You’re a retailer, and it’s a Tuesday. You’ve got 17 marketing campaigns running instead of the usual 12. It also happens to be in the middle of summer holidays, but it’s unusually rainy for the season. Taking all of that information into account, what kind of sales and transaction performance should you expect? And are you doing better or worse than that?
What most retailers wouldn’t give for a clear-cut, data-driven answer to those two questions! There tend to be a lot of ‘I reckon’s when it comes to judging the impact of different variables on sales performance, especially for retailers juggling a complex web of brands, stores and campaigns:
‘I reckon the spike in sales had to do with school holidays.’
‘I reckon the drop in store visits was due to the poor weather that day.’
‘Wasn’t there a cruise ship in town - and didn’t the All Blacks play last night? I reckon that’s why sales slumped by 4%!’
These speculations might provide enough peace of mind to help you sleep at night, but when it comes to making promotional and operational decisions, relying on speculation can lead to more questions than answers. Especially when it comes to knowing what action to take, or when to panic.
Are you relying on ‘I reckon’s at your company?
Maybe you aren’t - maybe you do use your data to create some averages around which to base your definition of success. But if you’ve got dozens of stores of different sizes and demographics and you average the impact of a promotion or other variable across them, the result will be wrong (on all counts). Not every day is average, and an average day at one store is not the same as another.

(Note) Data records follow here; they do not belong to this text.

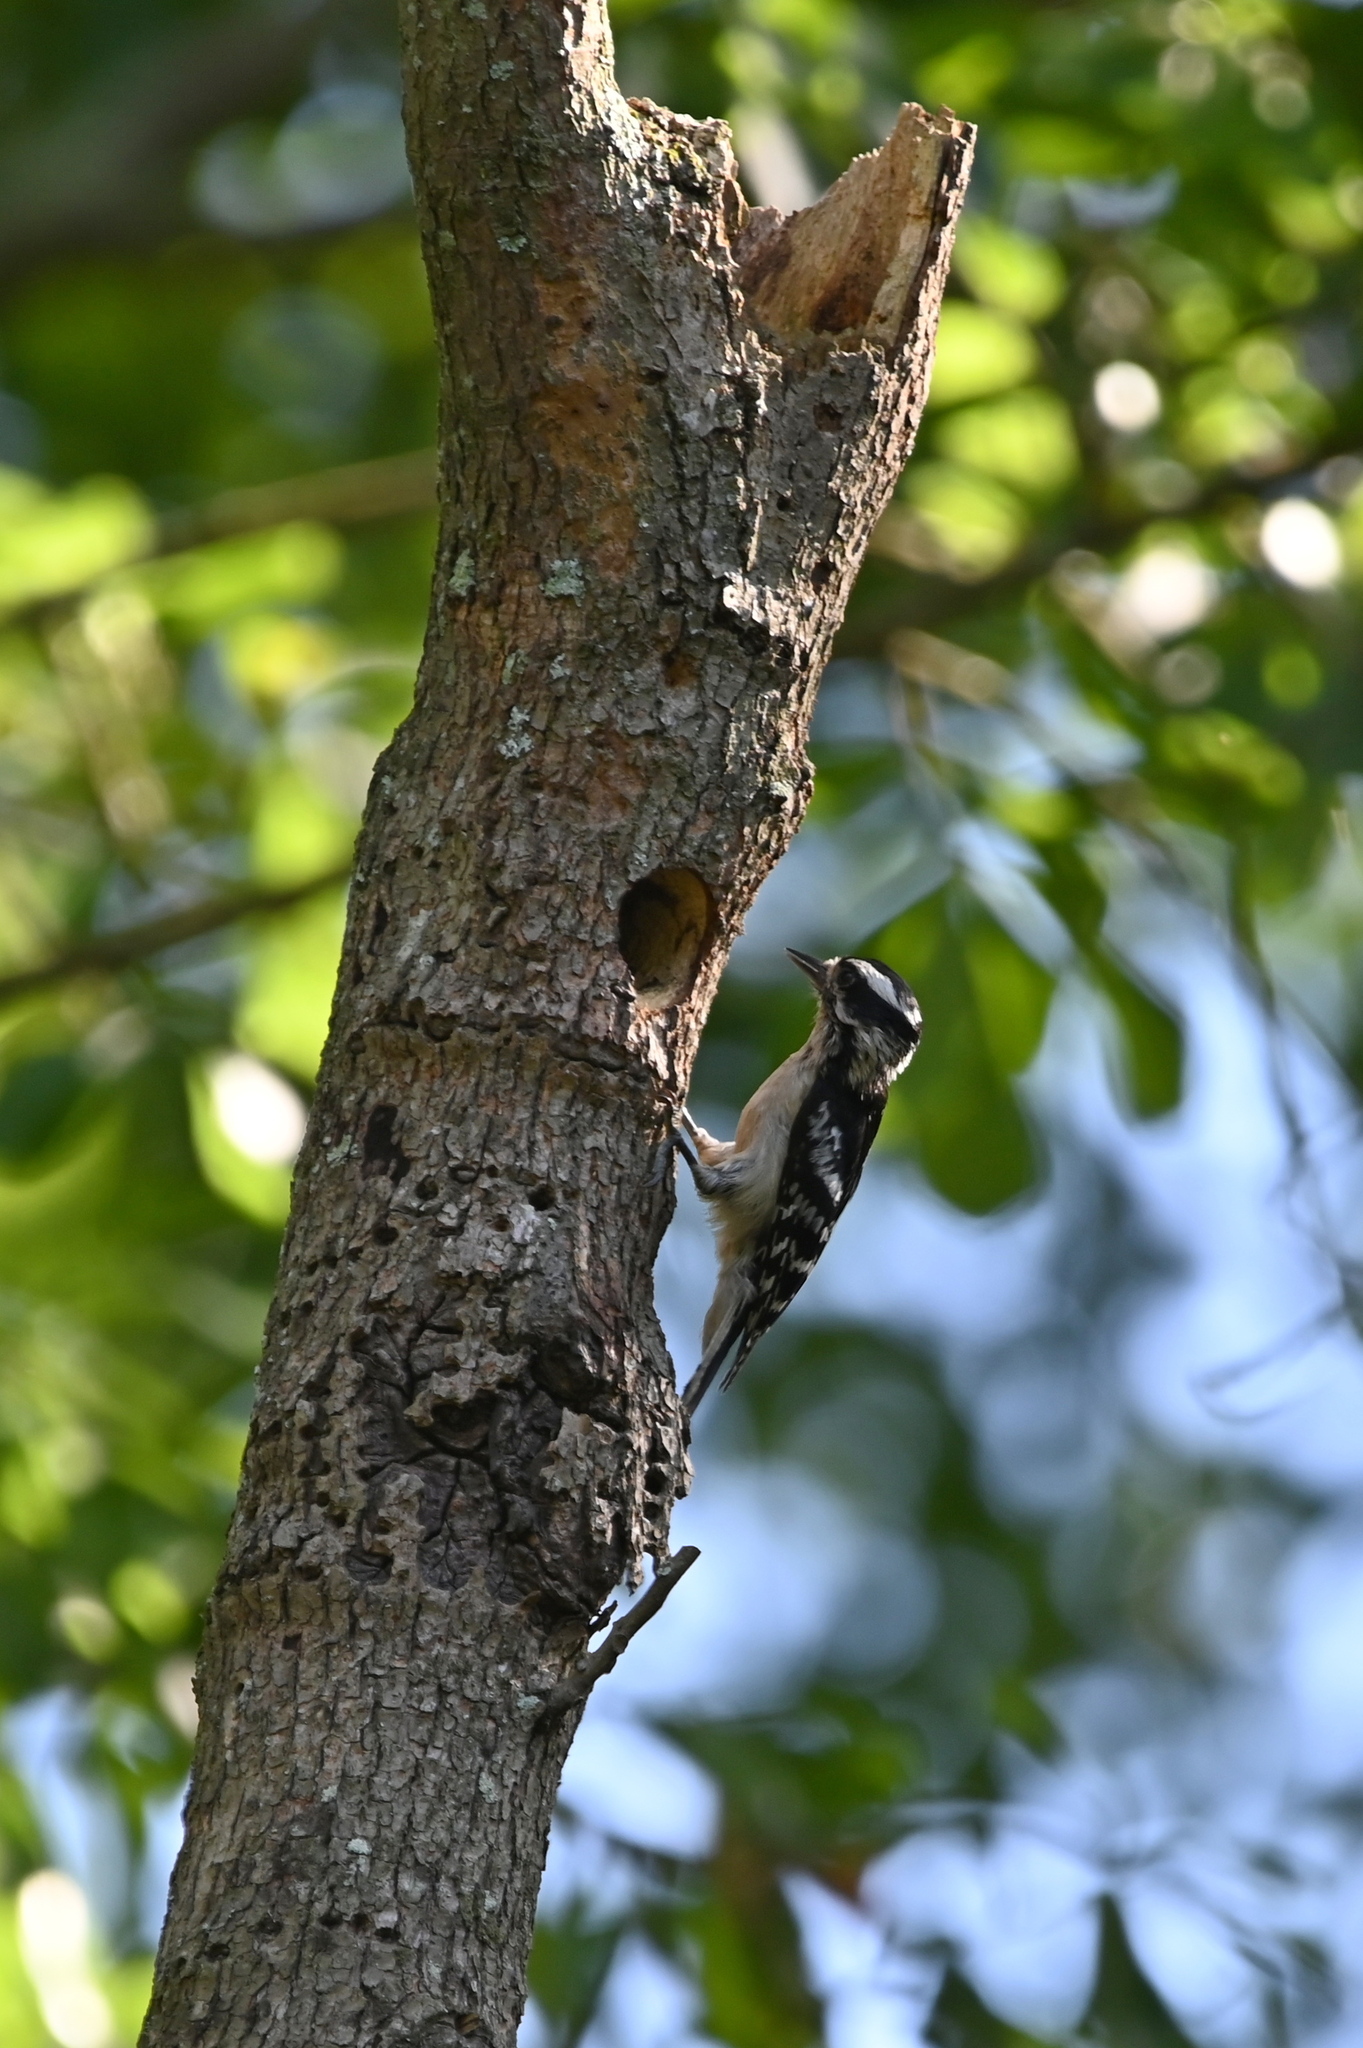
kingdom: Animalia
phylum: Chordata
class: Aves
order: Piciformes
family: Picidae
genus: Dryobates
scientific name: Dryobates pubescens
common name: Downy woodpecker
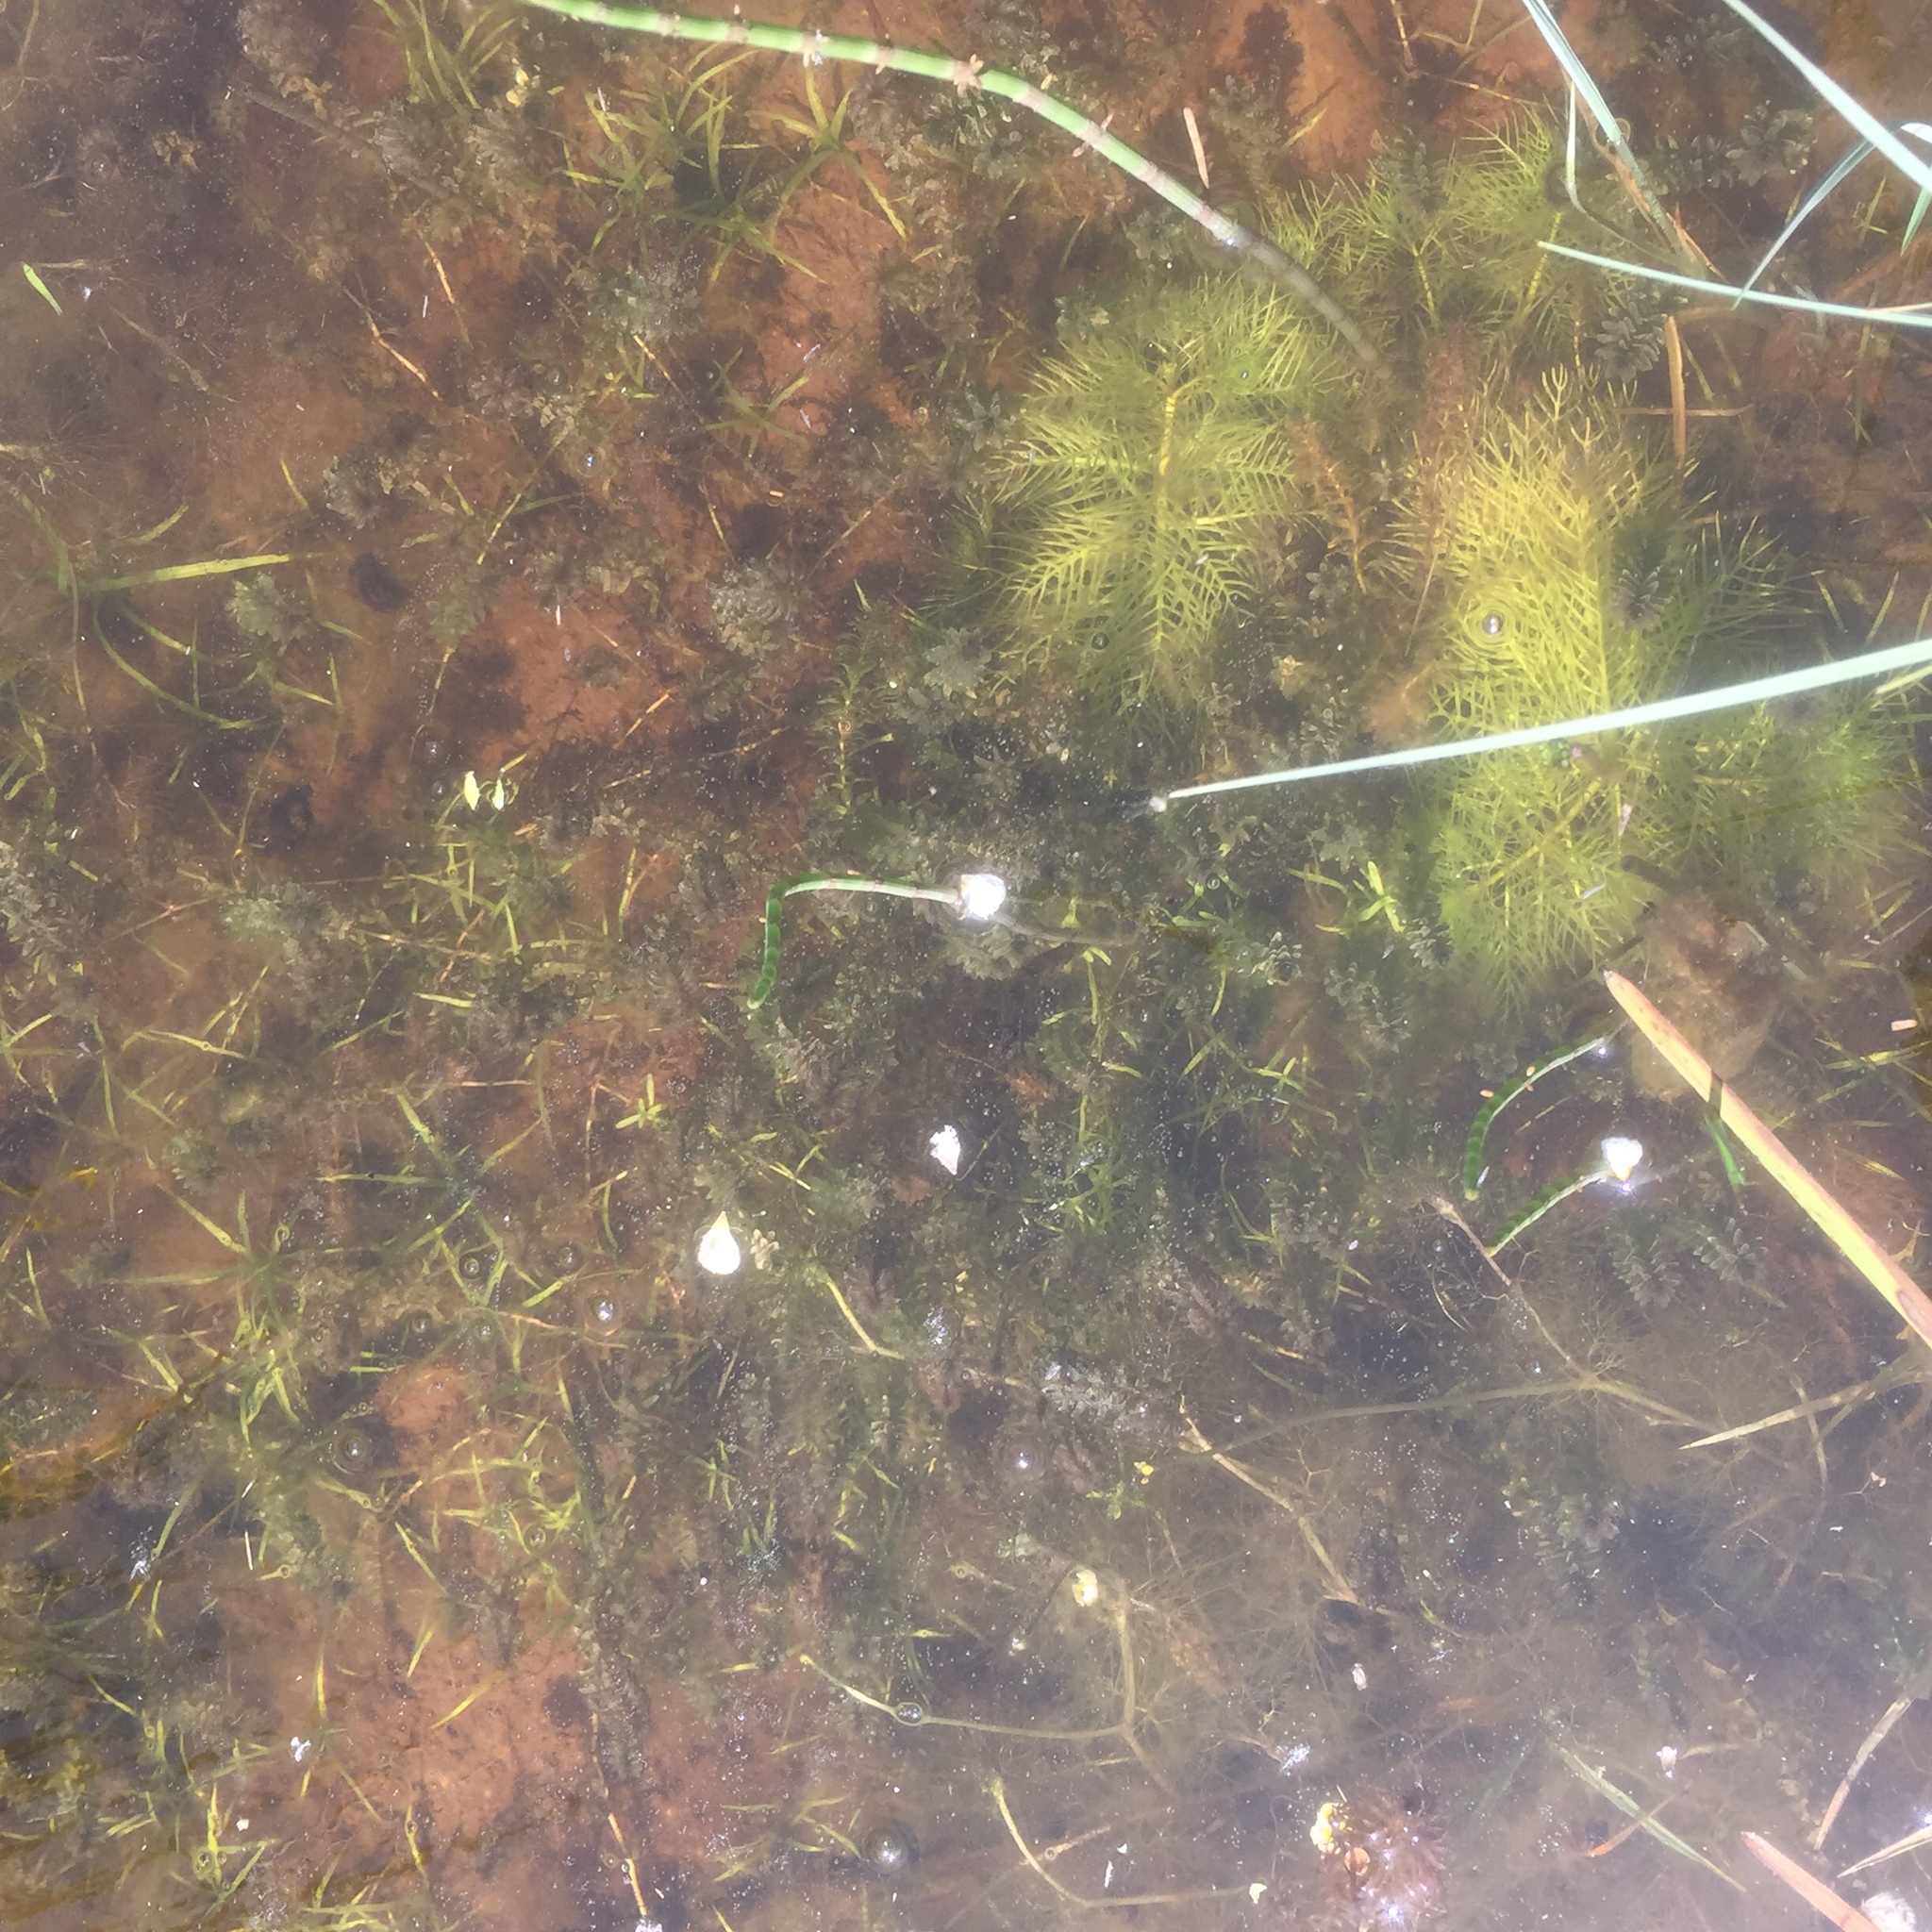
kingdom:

In order to actually understand how different variables (e.g. store size, campaign type, weather, season or location) impact retail performance, you need more than a simple calculation - what you need is a robust and reliable baseline to compare results against. It needs to be comprehensive across many different situations and take meaningful variations into account, otherwise it won’t provide an accurate benchmark for you moving forward.
Having a baseline like this is integral to deeply understanding what’s working and what isn’t, but many retailers don’t even know where to begin because it seems implausibly difficult to achieve.
‘So how can we get an accurate sales baseline across multiple retail stores and metrics?’
Believe it or not, you can understand what expected performance on a specific day at a specific store running specific campaigns should be. Datamine does this with our proprietary ‘Big Wave’ process that uses historical situations and variables to create a baseline that can look at a specific situation – both to determine what should have happened, and how important different factors are to the result. Sometimes we are tracking and modelling thousands of metrics a day across different stores and metrics.
This solution can be used to move the needle on your results in a number of different areas:
- Marketing: Big Wave is particularly useful for large retailers that run many campaigns simultaneously and don’t know what the impact of each promotion actually is - being able to isolate the effects of different campaigns allows them to put money in the best place
- Operations: Big Wave also helps organisations understand (from a logistics point of view) how different variable combinations can affect potential events, such as expected sales, volume of calls or number of expected faults in a network
- Market share: when used in conjunction with the lens of market share information, a Big Wave model is even more powerful – a decrease in sales might look negative at the outset, but if your market share is going up, there is less cause for panic
If averages and ‘I reckon’s aren’t enough anymore, we’d be happy to talk to you about potential solutions in a free phone consultation - schedule one by clicking the banner image below. In the meantime, check out a couple of case studies outlining the Big Wave models Datamine has created for our clients over the years:
One of our entertainment clients had about 20 campaigns running at any one time and they wanted to optimise their marketing spend. However, because they weren’t sure which campaigns were working and which weren’t, they were hesitant to stop running any of them.
In order to give them insight into the issue, Datamine built series of explanatory models that used historical data to isolate the impact of particular campaigns, highlighting a small number of promotions that were seeing the most success.
This information gave the client the confidence to move investment into the things that were actually working, improving their overall marketing ROI.
Another client, a large retailer, had a massive ongoing campaign running but didn’t know how it was impacting different locations throughout the week. They needed to know the impact of the promotion on both a store and day-by-day level across the network.
Datamine created Big Wave models that took the different variables (such as store location, competitor promotions and day of the week) into account, helping the client understand both total actual incremental impact and the likely logistics and distribution changes they’d have to make.
In addition to providing insight into how the promotion performed in different places and on different days, the model showed the client the impact their competitors’ promotions had on their sales. They adjusted the promotions with this information to gain competitive advantage and get more from their marketing spend.